#### TASK DETAILS
Turn the lines running from the start of the records through the line containing "đình xã hội" into a numbered list, skipping any blank lines.

#### SOURCE DATA
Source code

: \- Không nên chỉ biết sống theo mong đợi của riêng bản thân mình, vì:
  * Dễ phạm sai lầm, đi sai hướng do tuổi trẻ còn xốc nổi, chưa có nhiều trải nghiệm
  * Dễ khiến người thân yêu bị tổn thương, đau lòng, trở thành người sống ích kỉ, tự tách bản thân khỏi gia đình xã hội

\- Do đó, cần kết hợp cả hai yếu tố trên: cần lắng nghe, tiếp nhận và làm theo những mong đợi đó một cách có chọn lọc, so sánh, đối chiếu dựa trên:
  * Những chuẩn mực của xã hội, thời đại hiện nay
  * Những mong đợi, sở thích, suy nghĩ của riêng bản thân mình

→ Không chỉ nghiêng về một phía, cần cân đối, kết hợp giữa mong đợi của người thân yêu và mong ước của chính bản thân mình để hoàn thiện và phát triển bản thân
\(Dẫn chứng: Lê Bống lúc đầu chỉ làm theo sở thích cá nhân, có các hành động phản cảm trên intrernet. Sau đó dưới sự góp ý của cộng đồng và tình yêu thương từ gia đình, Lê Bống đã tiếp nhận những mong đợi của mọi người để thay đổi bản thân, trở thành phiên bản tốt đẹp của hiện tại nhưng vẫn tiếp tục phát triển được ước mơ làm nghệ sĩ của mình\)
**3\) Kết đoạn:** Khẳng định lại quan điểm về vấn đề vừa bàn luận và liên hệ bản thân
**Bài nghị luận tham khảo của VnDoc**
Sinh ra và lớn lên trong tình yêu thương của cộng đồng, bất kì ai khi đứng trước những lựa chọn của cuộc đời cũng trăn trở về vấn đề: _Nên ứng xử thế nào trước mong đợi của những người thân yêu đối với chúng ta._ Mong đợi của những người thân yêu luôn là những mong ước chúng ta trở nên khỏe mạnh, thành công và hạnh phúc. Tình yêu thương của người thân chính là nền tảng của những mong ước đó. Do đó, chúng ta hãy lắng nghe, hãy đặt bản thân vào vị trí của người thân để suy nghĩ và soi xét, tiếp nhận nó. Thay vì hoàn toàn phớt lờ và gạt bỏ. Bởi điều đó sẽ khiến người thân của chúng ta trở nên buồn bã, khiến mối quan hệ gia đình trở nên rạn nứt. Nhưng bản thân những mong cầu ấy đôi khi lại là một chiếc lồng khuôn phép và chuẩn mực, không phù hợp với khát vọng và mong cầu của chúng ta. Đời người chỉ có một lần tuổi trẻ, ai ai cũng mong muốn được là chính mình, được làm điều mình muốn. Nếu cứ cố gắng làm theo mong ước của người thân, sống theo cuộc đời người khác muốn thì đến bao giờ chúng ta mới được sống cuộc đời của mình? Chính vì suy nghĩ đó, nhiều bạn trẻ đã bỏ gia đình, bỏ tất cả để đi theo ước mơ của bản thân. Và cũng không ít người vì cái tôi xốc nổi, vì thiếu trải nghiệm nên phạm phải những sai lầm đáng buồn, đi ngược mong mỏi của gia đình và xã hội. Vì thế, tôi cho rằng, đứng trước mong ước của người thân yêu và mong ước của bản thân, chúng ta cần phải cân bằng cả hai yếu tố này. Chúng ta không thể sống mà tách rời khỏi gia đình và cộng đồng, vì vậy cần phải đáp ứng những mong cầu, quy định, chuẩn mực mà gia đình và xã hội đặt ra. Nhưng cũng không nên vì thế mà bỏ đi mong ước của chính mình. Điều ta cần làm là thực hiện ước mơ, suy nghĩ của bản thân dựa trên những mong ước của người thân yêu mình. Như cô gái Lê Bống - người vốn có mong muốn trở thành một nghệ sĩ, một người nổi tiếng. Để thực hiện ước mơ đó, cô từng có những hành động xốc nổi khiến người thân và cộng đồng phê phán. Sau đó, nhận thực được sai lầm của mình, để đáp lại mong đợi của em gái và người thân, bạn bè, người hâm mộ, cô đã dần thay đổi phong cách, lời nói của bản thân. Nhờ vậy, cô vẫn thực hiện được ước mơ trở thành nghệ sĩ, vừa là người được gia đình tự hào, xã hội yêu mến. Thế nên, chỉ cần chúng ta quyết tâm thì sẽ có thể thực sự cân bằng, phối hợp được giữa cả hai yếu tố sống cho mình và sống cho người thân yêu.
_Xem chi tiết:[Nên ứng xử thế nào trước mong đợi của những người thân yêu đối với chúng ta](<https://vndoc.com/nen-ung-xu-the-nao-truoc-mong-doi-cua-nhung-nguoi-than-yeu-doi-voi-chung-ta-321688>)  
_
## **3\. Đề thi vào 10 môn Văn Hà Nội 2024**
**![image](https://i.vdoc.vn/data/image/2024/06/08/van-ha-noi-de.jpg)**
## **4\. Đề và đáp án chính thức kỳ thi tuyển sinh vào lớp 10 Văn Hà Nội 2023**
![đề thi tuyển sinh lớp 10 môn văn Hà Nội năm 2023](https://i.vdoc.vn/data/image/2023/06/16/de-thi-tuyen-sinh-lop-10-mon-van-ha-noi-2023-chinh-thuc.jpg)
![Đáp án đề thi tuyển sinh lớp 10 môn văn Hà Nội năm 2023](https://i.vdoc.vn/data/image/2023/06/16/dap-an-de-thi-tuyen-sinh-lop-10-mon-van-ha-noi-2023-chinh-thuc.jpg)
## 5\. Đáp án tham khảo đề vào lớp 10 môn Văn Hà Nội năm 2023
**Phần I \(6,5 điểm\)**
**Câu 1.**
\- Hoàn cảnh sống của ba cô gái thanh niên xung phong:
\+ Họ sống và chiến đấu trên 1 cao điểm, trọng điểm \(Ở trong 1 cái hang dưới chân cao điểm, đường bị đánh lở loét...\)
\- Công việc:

#### TASK ANSWER
1. Source code
2. : \- Không nên chỉ biết sống theo mong đợi của riêng bản thân mình, vì:
3.   * Dễ phạm sai lầm, đi sai hướng do tuổi trẻ còn xốc nổi, chưa có nhiều trải nghiệm
4.   * Dễ khiến người thân yêu bị tổn thương, đau lòng, trở thành người sống ích kỉ, tự tách bản thân khỏi gia đình xã hội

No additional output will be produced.